If they'll hire rookies at all, most companies will accept references from their current planters, so contacts are the key. This is especially valid on the Coast in British-Columbia, but it spreads elsewhere. Ontario might be your best chance.

It's doesn't mean you have to abandon if you're really motivated to get in, just that you'll have to knock at a lot of doors, and very often at the same ones!

If you apply on a website or by email, your application form might be queued while they are sorting and filling their last positions, so it will be important to remind them often that you're interested..

I'd suggest hitting replant.ca's job-market message board, as there is many foremen/crewbosses looking to fill some spots in their crews, as well as some companies hiring (by posting their job offerings there, they have better chances to hire veterans). Most are looking for experienced planters, but I've seen many messages open to rookies or not specifying. You could also try the featured companies section on tree-planter.com, but the chances of securing a job are less likely as most company info refers to their websites and/or their normal hiring process.

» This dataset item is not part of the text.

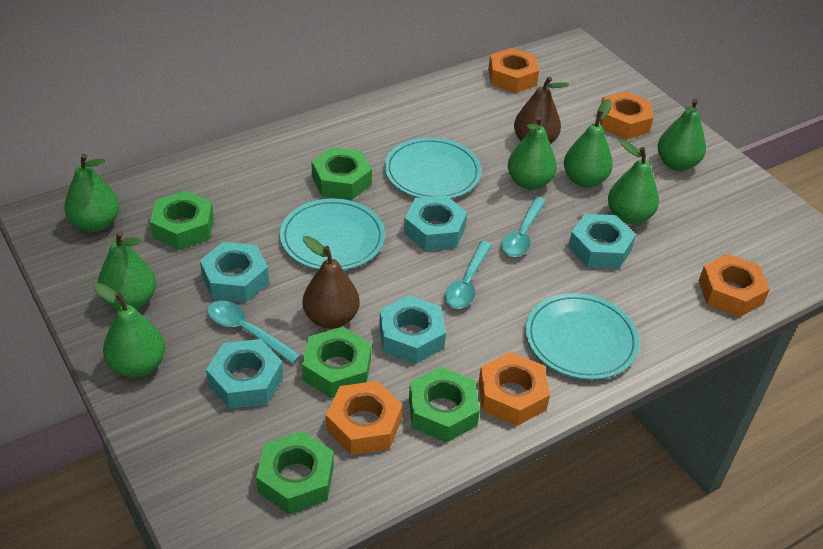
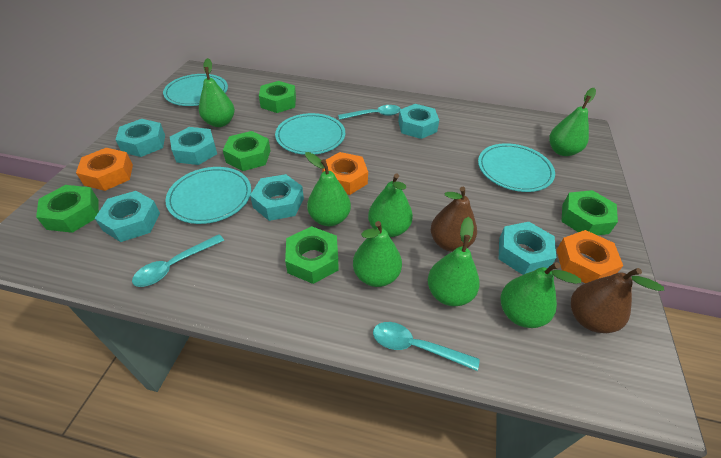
orange nut: 5 -> 3
turquoise nut: 5 -> 6
turquoise plate: 3 -> 4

There is chances that any currently available positions will go to returning vets who didn't yet decide whether to go back to the bush or not. Your only chance would be as a replacement for any last-minute withdrawal, and in order to secure such a job, you will need to get on the waiting lists and show your determination by constantly reminding any potential employers and hirers that:

1) You exist.
2) You would be the best choice for the job.
3) You need money and it is your sole motivation, but you can deal with the lifestyle and the hard work.

Also, accept that nothing you have ever done will prepare for a treeplanting job, even what seems to be a similar experience (sports, landscaping, outdoors activities and jobs, the military), but don't let it stop you from stating such experiences.

As for the companies' reputation, I'd suggest doing a little investigation. Canadiantreeplanting.com used to be the best site for this kind of info, but it's been down for quite a while and it seems doubtful it will ever be back in full force. You might try the company forum on replant.ca and ask around (cross your fingers).

For additional info about getting hired, you might need to look at this tip page and/or this McGill University handout. Websites such as Hardcore Treeplanters and Treeplanting Online are also very good resources for general information about the job.

As said before, take your chance if you're a rookie, but expect to be on a waiting list and don't stop there, knock on every door!

Hurry up, get your shit together and good luck!